Prince Dara Shukhoh was a great devotee of Miyan Mir, a Sufi saint of the Qadri order. After his death, Dara became the disciple of Mulla Shaik Badakhashi. During Akbar’s reign, the influence of Chisti order rose to prominence. The Naqshbandi order was introduced into India by Khwaja Baqi Billah, who lived between 1563 and 1603. Shah Wallaullah, who lived between 1702 and 1762, was a noted scholar and a saint of the Naqsbandi order.
He tried to reconcile the two doctrines of Wahdat-ul-muja.d and Wahadat-ul-Shuhud (apparentism). Khwaja Mir Dard, a famous Urdu poet, was another mystic of the Naqsbandi order and contemporary of Shah Wallullah. We also notice the Mahdavi movement that believed in the advent of a deliverer to save the mankind from the bondage of life of this world. Syed Mohammed of Jaunpur was the only Mahdair who did not crave for political power but was mainly interested in spiritualism and purifying Islam.
In the background of anti-Islamic risings in India after the death of Aurangzeb by the Sikhs, the Marathas and the Islamic revivalist movement was started by Shah Walliullah, who lived between 1703 and 1762. His religious and political thought influenced a group of religious reformers called Mujahiddins or holy warriors.
They exercised good influence on the later developments of the Indian Muslim thought like development revivalism, the modernism of Sayyad Ahmad Khan and in the Aligarh movement, the nationalist theology of Deoband School and the neo-traditions\Ahihadith or followers of Muhammad’s traditions.
In the backdrop of the religious milieu of India as found expression in the individual policies of the Mughal rulers and the rise of the Bhakti School of devotion as represented by Sikhism, Maratha and Gaudiya, Vaishnavism and the growth of Sufi silsilas of Chisti, Qadri and Naskbandi and the revivalist movements, there arose a composite Hindustani culture which was yet to take deep roots on the basis of the concept of peaceful coexistence.
In the contemporary times, when Europe was embroiled in crusades, the suppression of the liberal Islamic kingdom of Spain and the inquisition, India witnessed comparatively an era of inter-faith harmony and inter-religious comradery.
The emergence of the Sufi Rishi culture in medieval Kashmir, testifies this.

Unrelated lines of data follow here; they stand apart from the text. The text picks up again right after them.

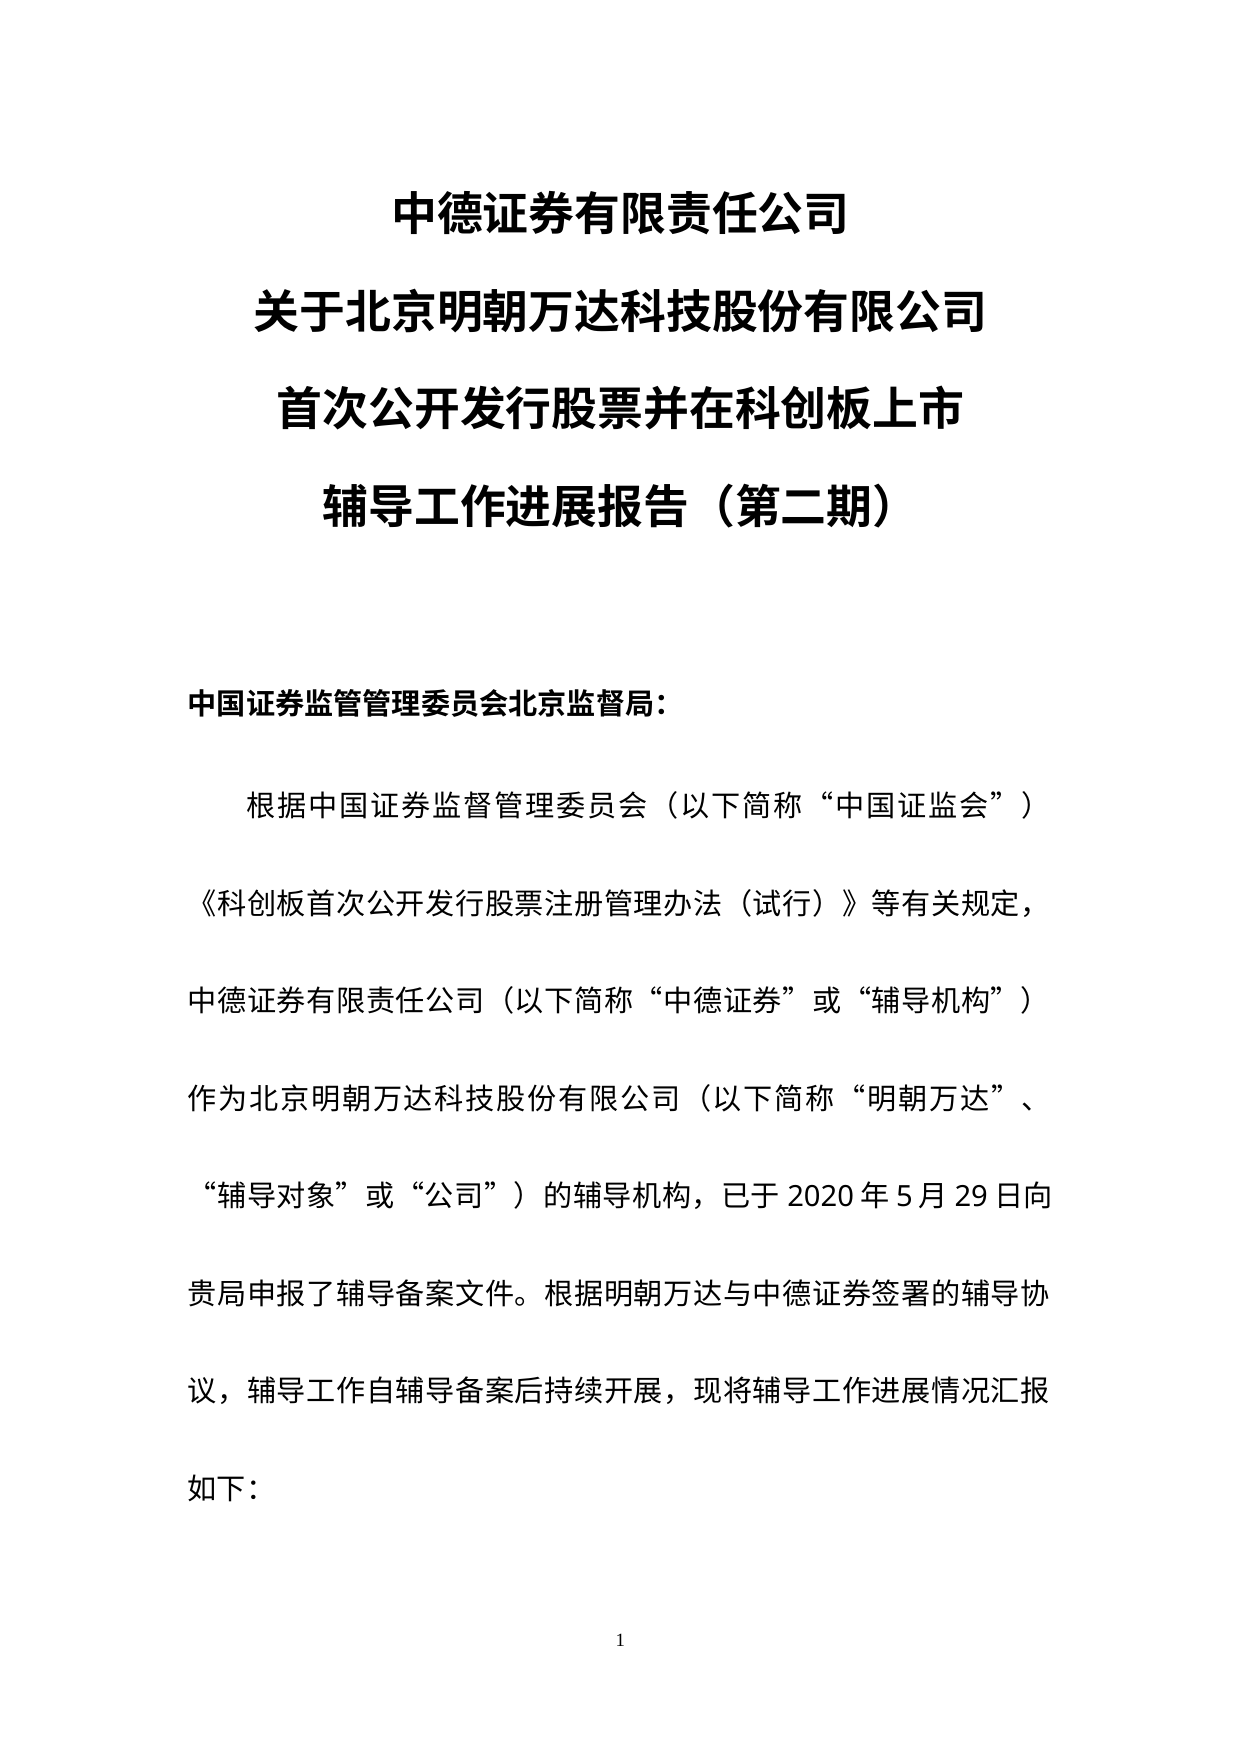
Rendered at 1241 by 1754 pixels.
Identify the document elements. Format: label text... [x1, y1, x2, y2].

text 根据中国证券监督管理委员会（以下简称“中国证监会”）《科创板首次公开发行股票注册管理办法（试行）》等有关规定，中德证券有限责任公司（以下简称“中德证券”或“辅导机构”）作为北京明朝万达科技股份有限公司（以下简称“明朝万达”、“辅导对象”或“公司”）的辅导机构，已于2020年5月29日向贵局申报了辅导备案文件。根据明朝万达与中德证券签署的辅导协议，辅导工作自辅导备案后持续开展，现将辅导工作进展情况汇报如下： [187, 772, 1053, 1519]
text 中国证券监管管理委员会北京监督局： [187, 669, 1053, 734]
text 辅导工作进展报告（第二期） [187, 454, 1053, 552]
text 中德证券有限责任公司 [187, 162, 1053, 259]
text 关于北京明朝万达科技股份有限公司 [187, 259, 1053, 357]
text 首次公开发行股票并在科创板上市 [187, 357, 1053, 454]
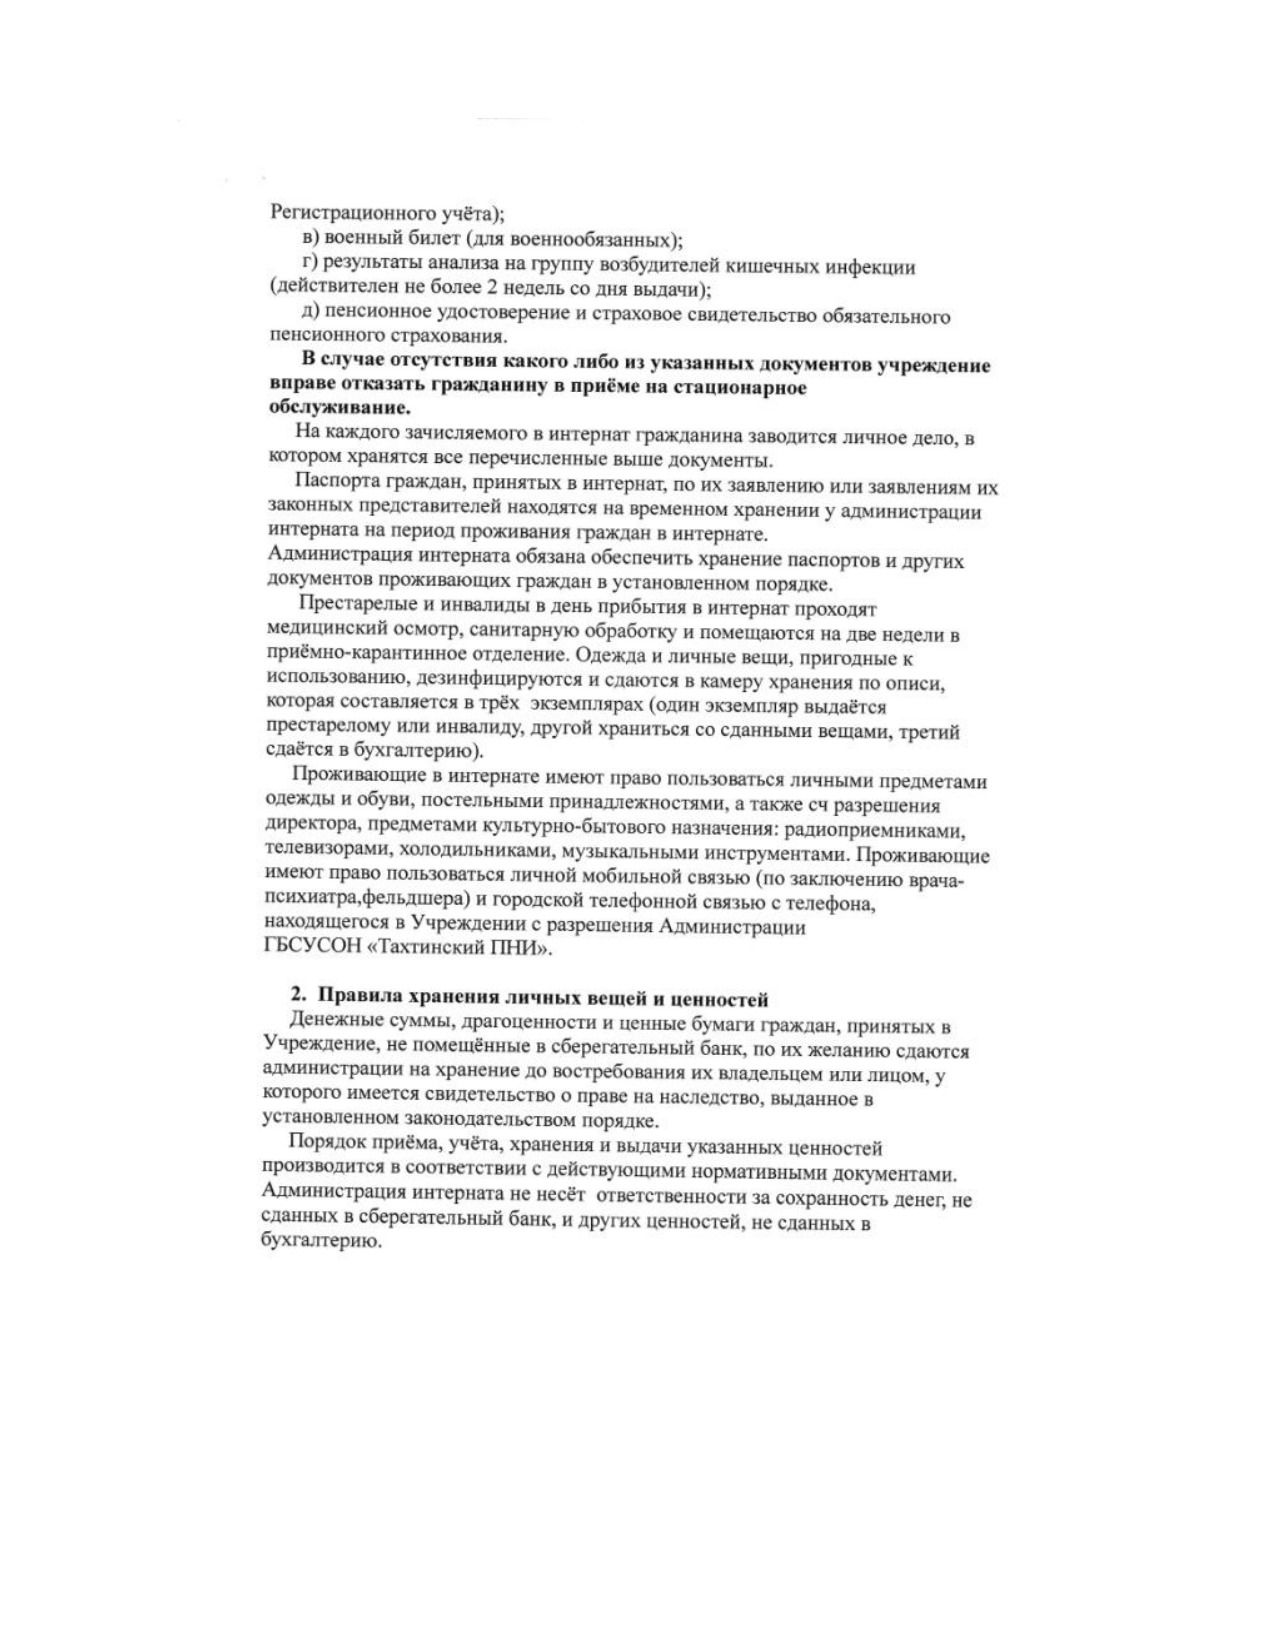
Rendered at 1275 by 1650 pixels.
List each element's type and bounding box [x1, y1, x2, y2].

Ibrahim Khan a Pathan warrior of Uttar Pradesh becoming a lifelong devotee of Krishna and the author of famous Premvatika or the forest of love, Ibarhim Adil Shah of Bijapur commencing his work Kitah-i-Nauras with an invocation to goddess Saraswathi and Muhammad Quli Qutub Shah of Golkonda, Wali Deccani and many poets and writers of the Deccan also bear testimony to the above view.
Dusan peak shows that in medieval Maharashtra a Muslim saint Chand Bodhale took the form of a Hindu god Dattatreya, and was the guru of Janardhan, himself the guru of Ekanath and concludes that in the sacred sphere of the divine game, Hindu can become Muslim or the other way round, which appears to be unbelievable to the ordinary souls and the believers of the present day.